Stratejik Pusula: AB için kılavuz bir taslak mı?
AB Komisyonu Başkanı Ursula von der Leyen, göreve seçildikten sonra AB'nin 'iktidarın dilini öğrenmek zorunda' olduğunu belirtmişti. AB Dış İlişkiler ve Güvenlik Politikaları Yüksek Temsilcisi Josep Borrell, bunun üzerine Stratejik Pusula'yı önerdi. AB Dışişleri Bakanları, Borrell'in güvenlik politikası doktrini taslağını önümüzdeki hafta görüşecek. Basın çatışma çıkabilecek alanları işaret ediyor.
Bu fırsat kaçırılmamalı
Borrell, Diário de Notícias sayfalarında da yayınlanan yazısında AB'nin yurttaşların güvenliğini sağlamak için neler yapması gerektiğini yazıyor:
“Bunun anlamı, AB'nin her an değişebilen tehditleri önceden görmek ve yurttaşlarını bunlardan koruyabilmek, gerekli yetkinlik ve teknolojilere yatırım yapmak ve ortak hedeflere ulaşılabilmesi için partnerlerle birlikte çalışmak zorunda olması. ... Mevcut jeopolitik güç kaymalarının, bir kez daha dikkat edilmeyen bir uyarı sinyali olup olmadığına karar verecek olan AB üye devletlerinin kendileri. ... Stratejik Pusula, Avrupa'nın güvenlik politikası alanındaki sorumluluklarını hem yurttaşlarımız hem de dünyanın kalan kısmının gözleri önünde yerine getirmemiz için bir fırsattır.”
Aşılacak büyük engeller var
Siyaset bilimci Sami Naïr, El País için yazdığı yazısında Avrupa'dan daha kararlı bir tutum bekliyor:
“AB'nin 27 üye ülkesinin büyük çoğunluğunun bir Avrupa savuma projesindense ABD ve NATO'ya güven duyduğu tecrübeyle sabit, çünkü böyle bir proje Fransa'nın askeri liderliğini kesinleştirecek ve uzun vadeli mali yatırımlar anlamına gelecektir. ... Buna bir de Almanya'nın, ekonomik hegemonyasını siyasi ve askeri bir güce dönüştürmek konusundaki beceriksizliği ekleniyor. ... Josep Borrell görev süresinin başından itibaren, Avrupa'nın dünya üzerindeki yerini bulabilmesi için hem siyasi hem de askeri olarak güçlendirilmesi talebini dile getirmişti. Strateji pusulası buraya giden yolu açacaktır; ancak yolumuz uzun.”
Askeri özerklik yönünde bir adım
Hollanda, gelecekteki hızlı bir müdahale grubuna katılmak istiyor.

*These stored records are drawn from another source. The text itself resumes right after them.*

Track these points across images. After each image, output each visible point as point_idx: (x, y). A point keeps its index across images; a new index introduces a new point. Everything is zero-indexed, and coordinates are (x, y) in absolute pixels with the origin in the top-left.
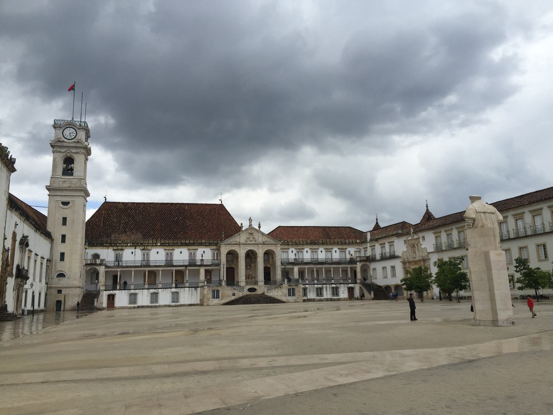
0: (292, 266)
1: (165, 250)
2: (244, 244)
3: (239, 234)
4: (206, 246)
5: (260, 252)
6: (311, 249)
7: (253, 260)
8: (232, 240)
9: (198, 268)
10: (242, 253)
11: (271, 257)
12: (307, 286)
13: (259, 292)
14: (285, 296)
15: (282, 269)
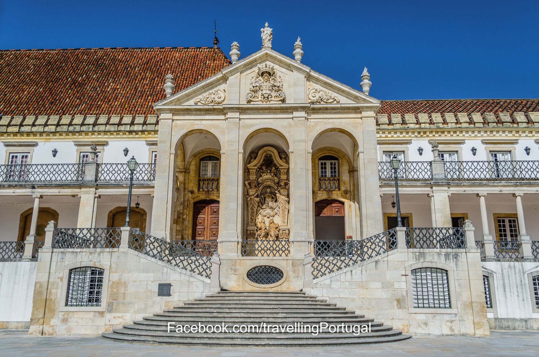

De Volkskrant'a göre AB, sadece ABD'ye bel bağlamakla kalmamalı:
“Afrika ve Asya'daki kriz ocaklarının ne kadar yakınında olduğunu görmesiyle Avrupa kendi kırılganlığının farkına vardı. Rusya'yla ilişkiler kötü ve Belarus sınırındaki göçmen krizi, AB'nin Doğu tarafından ne kadar kolaylıkla baskı altına alınabileceğini gösterdi. Üstelik Avrupalılar, eskisinden farklı olarak ABD'nin şartsız desteğini bekleyemez. ... Giderek güvenin azaldığı bir dünyada Avrupa kendi güçlü yanlarını geliştirmeli ki nihayetinde kendi yaşam tarzını muhafaza edebilsin. Haklı gerekçeleri olan kuşkucu yaklaşımlara rağmen bir Avrupa müdahale birliği, stratejik özerklik için son derece önemli bir adım.”